而在之前,這不到一公裡的引航道,就是自己新的主場了!
但是!
當千淼躲閃著時而倒退疾跑的深海驅逐的艦炮,縱身一躍,在空中翻了幾番,
比深海先上幾秒進入引航道的時候,千淼的視野便被航道上零星的貨船所阻擋了。 這時,千淼才發現,自己又一次失算了。
雖然水上算是是自己的主場,但引航道這裡並不適合作戰!
若是問為什麽,因為引航道不同於河運的主乾道,引航道上,常年都是有貨船等著走五級樓梯——船閘的!

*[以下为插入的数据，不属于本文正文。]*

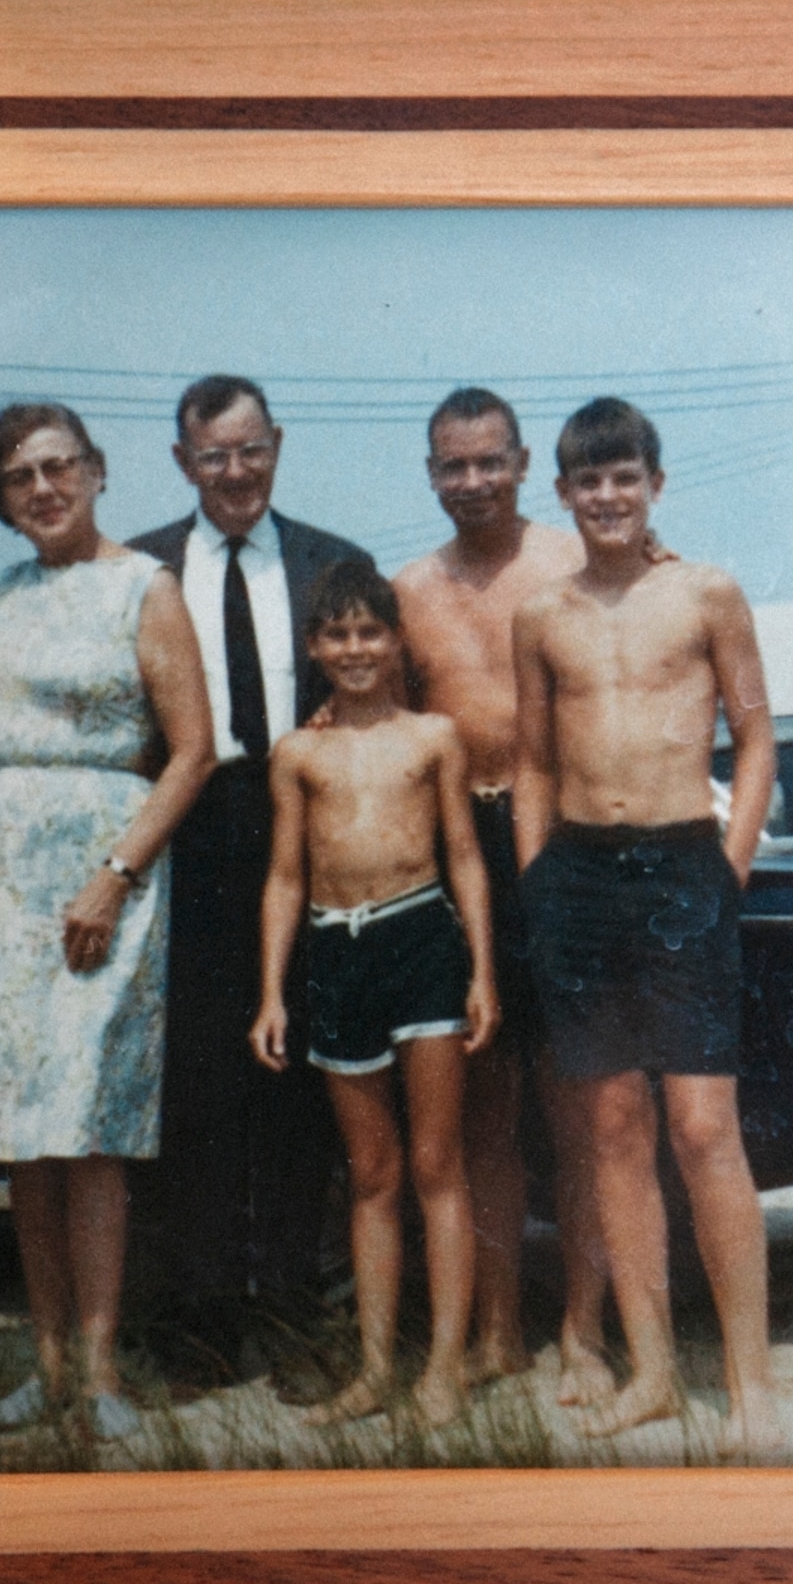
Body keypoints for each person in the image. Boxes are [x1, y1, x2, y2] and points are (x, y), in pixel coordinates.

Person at [0, 403, 215, 1439]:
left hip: (102, 872)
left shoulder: (146, 586)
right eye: (21, 477)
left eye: (59, 468)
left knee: (88, 1125)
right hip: (1, 878)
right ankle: (43, 1366)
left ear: (96, 472)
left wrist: (116, 874)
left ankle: (99, 1374)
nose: (43, 489)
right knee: (22, 1132)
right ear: (1, 498)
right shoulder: (0, 594)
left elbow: (193, 751)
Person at [511, 398, 782, 1454]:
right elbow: (534, 761)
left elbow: (756, 738)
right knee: (613, 1132)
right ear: (563, 493)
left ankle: (752, 1388)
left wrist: (730, 864)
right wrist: (536, 881)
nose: (608, 496)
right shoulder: (542, 615)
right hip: (579, 875)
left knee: (704, 1130)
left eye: (625, 476)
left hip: (684, 866)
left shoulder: (706, 592)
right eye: (589, 480)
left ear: (655, 484)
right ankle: (656, 1373)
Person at [388, 385, 660, 1398]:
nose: (472, 482)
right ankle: (499, 1328)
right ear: (431, 474)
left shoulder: (574, 562)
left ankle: (584, 1329)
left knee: (580, 1103)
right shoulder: (407, 590)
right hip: (460, 849)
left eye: (489, 461)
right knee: (484, 1110)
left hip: (571, 838)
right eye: (453, 466)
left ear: (521, 464)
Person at [127, 375, 371, 1375]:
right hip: (189, 832)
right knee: (196, 1084)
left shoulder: (333, 563)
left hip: (301, 828)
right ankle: (199, 1322)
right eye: (214, 455)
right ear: (183, 462)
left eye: (252, 449)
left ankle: (297, 1317)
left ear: (278, 444)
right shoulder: (138, 568)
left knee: (302, 1082)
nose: (236, 472)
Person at [250, 562, 497, 1429]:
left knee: (437, 1163)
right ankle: (376, 1368)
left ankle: (444, 1371)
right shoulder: (298, 752)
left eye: (370, 632)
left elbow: (464, 855)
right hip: (335, 952)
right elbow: (285, 876)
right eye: (338, 635)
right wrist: (271, 993)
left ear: (396, 642)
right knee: (372, 1173)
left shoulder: (434, 738)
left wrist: (482, 971)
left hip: (421, 941)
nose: (355, 649)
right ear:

如果在銀杏沱那裡,自然不用擔心損壞人民的財產。但在這裡….
千淼隻想到一個詞,投鼠忌器啊!
而深海,想來是無所顧忌的!
時間流逝。
千淼再次截到了深海驅逐的面前,距離剛剛進入引航道的深海驅逐只有區區不到一百米的距離。而進入了引航道的深海驅逐,再次發現千淼擋在了自己的面前之後,沒有絲毫的猶豫。
三發魚雷拖著尾跡就向千淼的方向射來。
而這裡,卻已經沒有千淼事先埋好的冰柱了!
不願意硬抗這三枚魚雷的千淼本想閃躲,但從其中兩發魚雷的航跡來看,如果自己躲開的話,多半要撞上停泊在引航道邊上的貨船。
沒有思索的余地了。
千淼武士刀一揮,兩堵冰牆,擋在了自己左右兩發魚雷中間。
而後豎起的武士刀重重的劈下,隨著一道巨大的冰凌的升起,間不容發引爆了魚雷的千淼輕輕向後一躍,躲開了噴濺而來的水珠,也提防著深海驅逐趁亂偷襲。
果然。水簾之中,千淼看到了深海驅逐舉起了艦炮,再一次衝過來的身影。
近戰,我可是不怕的!
千淼在心裡如此想著,但場上卻又發生了異變!
“哇啊啊啊啊!”一個中年男人的卻在其中一條船上突兀的響了起來!
“什麽?”聽到了有平民的呼喊聲, 千淼被狠狠的嚇了一跳!
疏散已經完成了,這裡怎麽還有平民?
千淼回頭望去,在被自己用冰牆擋住的其中一艘貨輪的夾板之上,一個抱著護欄的中年男人正兩眼含淚,看起來被嚇得不輕。
而此刻的冰牆還沒有融化。
被魚雷所炸出的缺口,隨著冰牆的下沉,正緩緩改變著其姿態。
其上露出的孔洞,雖然不足以致命,但因為爆炸而通過的水滴還把男子的身體打濕了一般,看上去略微有些淒慘。
男子的衣著並不十分華麗,看起來並不是大富大貴之人。
至於其為什麽沒有按時撤離,千淼已經知道了其原因。
這個世界上,從來都不乏拿出全部身家來賭一次的行商之人。
恐怕這艘貨輪以及上面所承載的東西,就是這個男人的全部身價了吧?
然而沒等千淼有所動作,同樣聽到了男子慘嚎的深海驅逐已經向這裡再度發射了五枚魚雷。
有前有後,有快有急。一邊試圖突破,一邊用艦炮攻擊著這艘貨輪。
男子的哭聲更大了。
而千淼只能一咬牙,用盡全力,維持著冰牆,來抵擋即將到來的魚雷。
甚至還有分出心來,保護這艘還有著平民的貨船免受艦炮的轟擊。
密集的炮擊讓千淼無法分心追趕,只能眼睜睜的看著深海驅逐劃過千淼身邊,越過引航道,然後穿過船閘,向三峽大壩的方向奔去!